6.07 РМ. Охает и мигает дряхлый лифт. Он, как и все в этом здании, мастерски тянет время, уминает его за обе щеки. Мертвые создания, жадные до всего живого, день за днем съедают мою жизнь, завтракают, обедают и ужинают, не забыв о полднике, моими мечтами, моими наивными надеждами. Лопают, хряпают, широко открывая пасть, брызжут слюной, разгрызают живую ткань – уже не жизни. Бездонные, плотоядные желудки на ножках.
Но вот и дверь, одна, вторая, ни с чем не сравнимый миг, волна трепещущего воздуха, звуки, запахи, цвета – до дрожи, – и вот она, настоящая, близкая, безымянная красота, привет, толстуха, я без тебя жить не могу!
Трудности перевода
Над художником нет господина.

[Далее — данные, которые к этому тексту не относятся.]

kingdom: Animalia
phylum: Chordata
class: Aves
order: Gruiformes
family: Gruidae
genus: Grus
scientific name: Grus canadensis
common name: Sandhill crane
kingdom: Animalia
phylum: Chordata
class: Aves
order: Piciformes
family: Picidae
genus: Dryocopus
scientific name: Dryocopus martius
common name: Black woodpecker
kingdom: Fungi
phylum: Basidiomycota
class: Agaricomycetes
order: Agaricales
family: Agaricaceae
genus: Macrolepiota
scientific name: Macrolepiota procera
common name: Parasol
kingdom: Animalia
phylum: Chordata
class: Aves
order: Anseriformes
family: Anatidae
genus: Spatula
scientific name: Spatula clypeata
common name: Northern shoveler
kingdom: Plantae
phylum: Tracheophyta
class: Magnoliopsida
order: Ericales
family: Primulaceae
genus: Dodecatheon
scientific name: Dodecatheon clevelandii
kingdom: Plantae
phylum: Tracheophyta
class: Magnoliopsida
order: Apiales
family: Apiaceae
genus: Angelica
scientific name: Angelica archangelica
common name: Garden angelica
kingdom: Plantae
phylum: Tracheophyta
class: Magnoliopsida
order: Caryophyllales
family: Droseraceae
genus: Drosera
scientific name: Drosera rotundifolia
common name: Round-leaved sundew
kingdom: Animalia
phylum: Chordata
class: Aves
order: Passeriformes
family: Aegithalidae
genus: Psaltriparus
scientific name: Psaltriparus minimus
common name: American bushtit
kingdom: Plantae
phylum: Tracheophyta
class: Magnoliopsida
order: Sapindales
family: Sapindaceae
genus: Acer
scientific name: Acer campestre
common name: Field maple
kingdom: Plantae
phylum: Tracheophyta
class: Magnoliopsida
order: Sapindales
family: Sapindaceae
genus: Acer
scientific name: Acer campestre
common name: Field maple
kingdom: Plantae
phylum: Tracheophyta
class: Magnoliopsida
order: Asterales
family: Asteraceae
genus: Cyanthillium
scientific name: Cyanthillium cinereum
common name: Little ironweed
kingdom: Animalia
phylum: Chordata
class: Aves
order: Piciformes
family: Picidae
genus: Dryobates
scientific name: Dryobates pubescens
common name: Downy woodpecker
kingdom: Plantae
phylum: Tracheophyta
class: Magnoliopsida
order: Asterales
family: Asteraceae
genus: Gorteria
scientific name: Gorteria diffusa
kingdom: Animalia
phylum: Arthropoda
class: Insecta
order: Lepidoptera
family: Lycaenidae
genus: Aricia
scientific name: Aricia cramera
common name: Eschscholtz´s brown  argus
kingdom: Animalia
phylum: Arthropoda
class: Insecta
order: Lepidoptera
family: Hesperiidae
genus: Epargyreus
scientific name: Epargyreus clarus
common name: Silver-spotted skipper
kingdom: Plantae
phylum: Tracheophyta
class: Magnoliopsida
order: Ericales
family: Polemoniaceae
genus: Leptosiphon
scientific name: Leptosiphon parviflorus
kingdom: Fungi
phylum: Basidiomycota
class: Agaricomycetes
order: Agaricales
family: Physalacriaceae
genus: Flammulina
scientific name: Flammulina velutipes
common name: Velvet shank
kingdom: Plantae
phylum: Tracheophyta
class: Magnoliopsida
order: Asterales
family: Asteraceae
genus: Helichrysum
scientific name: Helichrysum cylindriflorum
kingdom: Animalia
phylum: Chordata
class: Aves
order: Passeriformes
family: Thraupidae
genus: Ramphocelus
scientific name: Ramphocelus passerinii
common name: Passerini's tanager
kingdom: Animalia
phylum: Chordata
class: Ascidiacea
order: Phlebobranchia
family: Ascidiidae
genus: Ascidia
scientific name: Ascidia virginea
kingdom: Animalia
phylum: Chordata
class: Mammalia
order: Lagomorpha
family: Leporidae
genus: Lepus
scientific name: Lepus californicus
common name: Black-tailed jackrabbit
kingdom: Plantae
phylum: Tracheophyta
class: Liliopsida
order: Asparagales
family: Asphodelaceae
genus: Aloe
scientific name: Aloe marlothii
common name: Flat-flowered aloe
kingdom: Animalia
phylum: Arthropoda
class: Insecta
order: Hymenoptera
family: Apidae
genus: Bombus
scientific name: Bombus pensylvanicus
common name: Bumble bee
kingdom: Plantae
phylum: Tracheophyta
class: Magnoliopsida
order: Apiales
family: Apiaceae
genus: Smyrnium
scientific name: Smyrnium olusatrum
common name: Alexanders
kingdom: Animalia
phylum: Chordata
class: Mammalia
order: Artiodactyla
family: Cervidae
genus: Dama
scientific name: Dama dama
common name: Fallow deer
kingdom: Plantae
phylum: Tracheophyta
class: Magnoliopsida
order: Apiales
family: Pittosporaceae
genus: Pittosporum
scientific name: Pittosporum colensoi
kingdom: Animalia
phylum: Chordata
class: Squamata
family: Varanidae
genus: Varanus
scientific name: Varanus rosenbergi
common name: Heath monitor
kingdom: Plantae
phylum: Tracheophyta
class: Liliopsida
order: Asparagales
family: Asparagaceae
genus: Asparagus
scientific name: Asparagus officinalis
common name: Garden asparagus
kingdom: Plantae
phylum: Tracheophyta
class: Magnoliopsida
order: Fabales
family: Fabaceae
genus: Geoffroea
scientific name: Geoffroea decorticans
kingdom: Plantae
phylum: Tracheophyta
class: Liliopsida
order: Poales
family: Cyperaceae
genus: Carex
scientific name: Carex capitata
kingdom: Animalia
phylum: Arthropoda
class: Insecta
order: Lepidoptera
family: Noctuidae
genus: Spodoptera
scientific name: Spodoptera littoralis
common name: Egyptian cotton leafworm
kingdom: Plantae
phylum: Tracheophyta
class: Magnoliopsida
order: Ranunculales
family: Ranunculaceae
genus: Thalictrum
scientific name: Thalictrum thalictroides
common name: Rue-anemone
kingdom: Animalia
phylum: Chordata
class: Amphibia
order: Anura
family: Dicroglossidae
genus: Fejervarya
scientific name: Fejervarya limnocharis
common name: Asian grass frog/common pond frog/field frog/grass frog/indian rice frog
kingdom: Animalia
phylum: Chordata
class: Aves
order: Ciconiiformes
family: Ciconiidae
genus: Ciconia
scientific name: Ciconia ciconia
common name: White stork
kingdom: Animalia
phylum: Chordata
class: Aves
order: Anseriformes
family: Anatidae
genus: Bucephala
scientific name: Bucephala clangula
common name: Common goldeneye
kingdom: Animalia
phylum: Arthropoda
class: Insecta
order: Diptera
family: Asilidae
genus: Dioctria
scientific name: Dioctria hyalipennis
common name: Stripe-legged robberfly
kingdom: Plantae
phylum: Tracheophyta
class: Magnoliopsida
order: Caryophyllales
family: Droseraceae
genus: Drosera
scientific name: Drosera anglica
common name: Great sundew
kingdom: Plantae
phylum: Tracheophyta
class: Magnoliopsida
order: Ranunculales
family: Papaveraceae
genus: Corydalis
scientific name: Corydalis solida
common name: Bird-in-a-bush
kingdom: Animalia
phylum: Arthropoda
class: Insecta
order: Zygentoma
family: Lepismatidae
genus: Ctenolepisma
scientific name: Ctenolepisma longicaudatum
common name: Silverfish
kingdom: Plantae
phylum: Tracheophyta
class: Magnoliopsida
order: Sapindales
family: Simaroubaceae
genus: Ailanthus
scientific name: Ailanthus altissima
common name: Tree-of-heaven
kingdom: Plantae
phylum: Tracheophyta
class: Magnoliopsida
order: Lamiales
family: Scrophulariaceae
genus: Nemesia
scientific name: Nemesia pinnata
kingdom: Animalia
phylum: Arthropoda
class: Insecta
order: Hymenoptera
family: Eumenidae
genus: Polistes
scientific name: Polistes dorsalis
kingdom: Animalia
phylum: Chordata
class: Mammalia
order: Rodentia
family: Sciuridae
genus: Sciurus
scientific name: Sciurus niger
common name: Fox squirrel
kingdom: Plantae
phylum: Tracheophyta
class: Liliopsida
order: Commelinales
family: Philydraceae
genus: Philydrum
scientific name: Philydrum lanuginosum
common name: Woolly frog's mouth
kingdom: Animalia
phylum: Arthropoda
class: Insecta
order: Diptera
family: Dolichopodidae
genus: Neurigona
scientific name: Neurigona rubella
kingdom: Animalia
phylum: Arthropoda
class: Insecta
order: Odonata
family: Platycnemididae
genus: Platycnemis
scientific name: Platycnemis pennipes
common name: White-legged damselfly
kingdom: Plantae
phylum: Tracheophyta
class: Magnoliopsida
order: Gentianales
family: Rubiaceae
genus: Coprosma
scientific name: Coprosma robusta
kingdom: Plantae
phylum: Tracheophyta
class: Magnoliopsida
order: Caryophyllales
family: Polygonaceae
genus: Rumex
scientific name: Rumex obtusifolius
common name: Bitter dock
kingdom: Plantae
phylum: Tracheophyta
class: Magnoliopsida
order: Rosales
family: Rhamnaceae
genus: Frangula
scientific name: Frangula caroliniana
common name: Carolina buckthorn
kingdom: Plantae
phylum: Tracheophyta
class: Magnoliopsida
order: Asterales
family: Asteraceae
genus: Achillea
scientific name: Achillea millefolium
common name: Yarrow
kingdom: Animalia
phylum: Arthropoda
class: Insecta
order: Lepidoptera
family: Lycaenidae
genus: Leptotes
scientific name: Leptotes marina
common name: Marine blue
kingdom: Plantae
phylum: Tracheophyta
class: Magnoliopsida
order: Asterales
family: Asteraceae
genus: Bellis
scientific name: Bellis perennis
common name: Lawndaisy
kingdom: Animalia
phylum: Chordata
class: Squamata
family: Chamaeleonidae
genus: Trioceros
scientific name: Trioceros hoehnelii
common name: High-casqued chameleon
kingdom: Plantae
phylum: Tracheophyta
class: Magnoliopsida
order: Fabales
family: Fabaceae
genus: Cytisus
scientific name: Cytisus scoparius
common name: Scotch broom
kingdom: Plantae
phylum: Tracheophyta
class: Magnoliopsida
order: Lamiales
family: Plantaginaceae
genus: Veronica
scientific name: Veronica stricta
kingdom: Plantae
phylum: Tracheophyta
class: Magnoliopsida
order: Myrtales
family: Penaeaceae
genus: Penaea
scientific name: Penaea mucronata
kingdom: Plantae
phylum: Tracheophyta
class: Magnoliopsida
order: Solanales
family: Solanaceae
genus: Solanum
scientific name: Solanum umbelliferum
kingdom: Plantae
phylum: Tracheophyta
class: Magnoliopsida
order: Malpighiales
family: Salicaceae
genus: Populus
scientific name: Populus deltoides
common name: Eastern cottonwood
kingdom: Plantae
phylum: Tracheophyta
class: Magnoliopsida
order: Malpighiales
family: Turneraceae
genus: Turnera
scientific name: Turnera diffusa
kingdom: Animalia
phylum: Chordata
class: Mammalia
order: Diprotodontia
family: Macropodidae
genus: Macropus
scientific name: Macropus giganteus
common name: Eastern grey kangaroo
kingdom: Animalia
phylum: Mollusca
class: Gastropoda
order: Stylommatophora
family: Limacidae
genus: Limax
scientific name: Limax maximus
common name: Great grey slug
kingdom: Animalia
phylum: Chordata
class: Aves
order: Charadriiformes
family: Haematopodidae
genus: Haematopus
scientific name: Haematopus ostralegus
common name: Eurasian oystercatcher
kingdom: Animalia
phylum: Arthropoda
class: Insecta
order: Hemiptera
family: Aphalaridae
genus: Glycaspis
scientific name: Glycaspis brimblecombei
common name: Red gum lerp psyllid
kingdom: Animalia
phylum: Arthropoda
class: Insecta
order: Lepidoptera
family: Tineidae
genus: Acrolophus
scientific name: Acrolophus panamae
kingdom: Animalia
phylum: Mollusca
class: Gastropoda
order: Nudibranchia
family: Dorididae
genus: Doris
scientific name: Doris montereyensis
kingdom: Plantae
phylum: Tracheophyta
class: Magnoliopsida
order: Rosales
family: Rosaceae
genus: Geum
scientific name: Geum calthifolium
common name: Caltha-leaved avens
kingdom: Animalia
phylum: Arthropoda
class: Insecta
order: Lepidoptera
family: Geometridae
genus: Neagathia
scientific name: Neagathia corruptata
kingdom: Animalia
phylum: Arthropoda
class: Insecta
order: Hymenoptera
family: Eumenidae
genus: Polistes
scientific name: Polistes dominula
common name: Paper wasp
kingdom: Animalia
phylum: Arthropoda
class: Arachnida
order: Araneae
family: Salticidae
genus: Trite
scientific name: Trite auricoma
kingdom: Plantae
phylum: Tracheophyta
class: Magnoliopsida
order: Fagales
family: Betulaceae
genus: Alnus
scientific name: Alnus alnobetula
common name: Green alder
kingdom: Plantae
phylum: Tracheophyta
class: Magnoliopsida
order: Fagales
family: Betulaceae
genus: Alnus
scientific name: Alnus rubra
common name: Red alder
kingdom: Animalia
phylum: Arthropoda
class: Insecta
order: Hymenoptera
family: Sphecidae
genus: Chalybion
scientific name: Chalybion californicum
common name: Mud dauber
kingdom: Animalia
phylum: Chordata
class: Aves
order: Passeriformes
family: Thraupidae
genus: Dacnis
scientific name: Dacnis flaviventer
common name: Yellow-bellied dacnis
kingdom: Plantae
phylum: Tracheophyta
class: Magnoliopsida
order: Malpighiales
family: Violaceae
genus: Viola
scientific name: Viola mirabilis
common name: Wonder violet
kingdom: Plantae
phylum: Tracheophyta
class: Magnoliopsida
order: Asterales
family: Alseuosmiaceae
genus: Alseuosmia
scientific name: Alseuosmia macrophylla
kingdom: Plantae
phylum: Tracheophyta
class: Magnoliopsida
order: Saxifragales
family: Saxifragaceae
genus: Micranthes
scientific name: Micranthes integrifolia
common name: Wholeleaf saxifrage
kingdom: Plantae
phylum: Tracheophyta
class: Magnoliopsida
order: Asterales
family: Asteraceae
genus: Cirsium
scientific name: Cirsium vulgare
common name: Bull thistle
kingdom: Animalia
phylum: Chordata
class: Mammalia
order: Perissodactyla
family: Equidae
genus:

Над ним нет никого.
Джулиан Беллинг
Слетали покровы, падала мебель, жалобно дребезжал в буфете туго спеленатый фарфор. Стены и пол раскачивались, на голову мне что-то сыпалось (мелькнуло безумное – сера), утлая комнатушка трещала по швам. Я в ужасе смотрел на Жужу: с веселым и страшным блеском в глазах она стаскивала серые саваны и бросала их на пол. Что-то бормоча себе под нос, она, казалось, забыла о моем существовании. Я стоял, беспомощный, оглушенный, на своем островке в центре комнаты: мой мир, мой храм, мой склеп рушился у меня на глазах. Стало светлее, и я понял, что кто-то открывает ставни (неужели Жужа? Только что была здесь): мощные снопы пыльного света, как огромные прожекторы, вспыхивали у меня за спиной. Сквозь прах и туман проступали нерешительные контуры чего-то нового, лучистого и многоголосого. Я различал силуэты людей – в лодочках, на мосту, под деревьями. Воздушные, тонкие тела изгибались павлиньим пером, пританцовывали, смеялись, в густом фиолетовом небе расцветали фейерверки. Какие-то дамы в масках – карминно-красная с огненными кудрями и дымчато-черная с ледяными – ласково мне улыбнулись. Я учтиво им поклонился и поправил маску: мое лицо было мокрым от слез. Жужи нигде не было видно.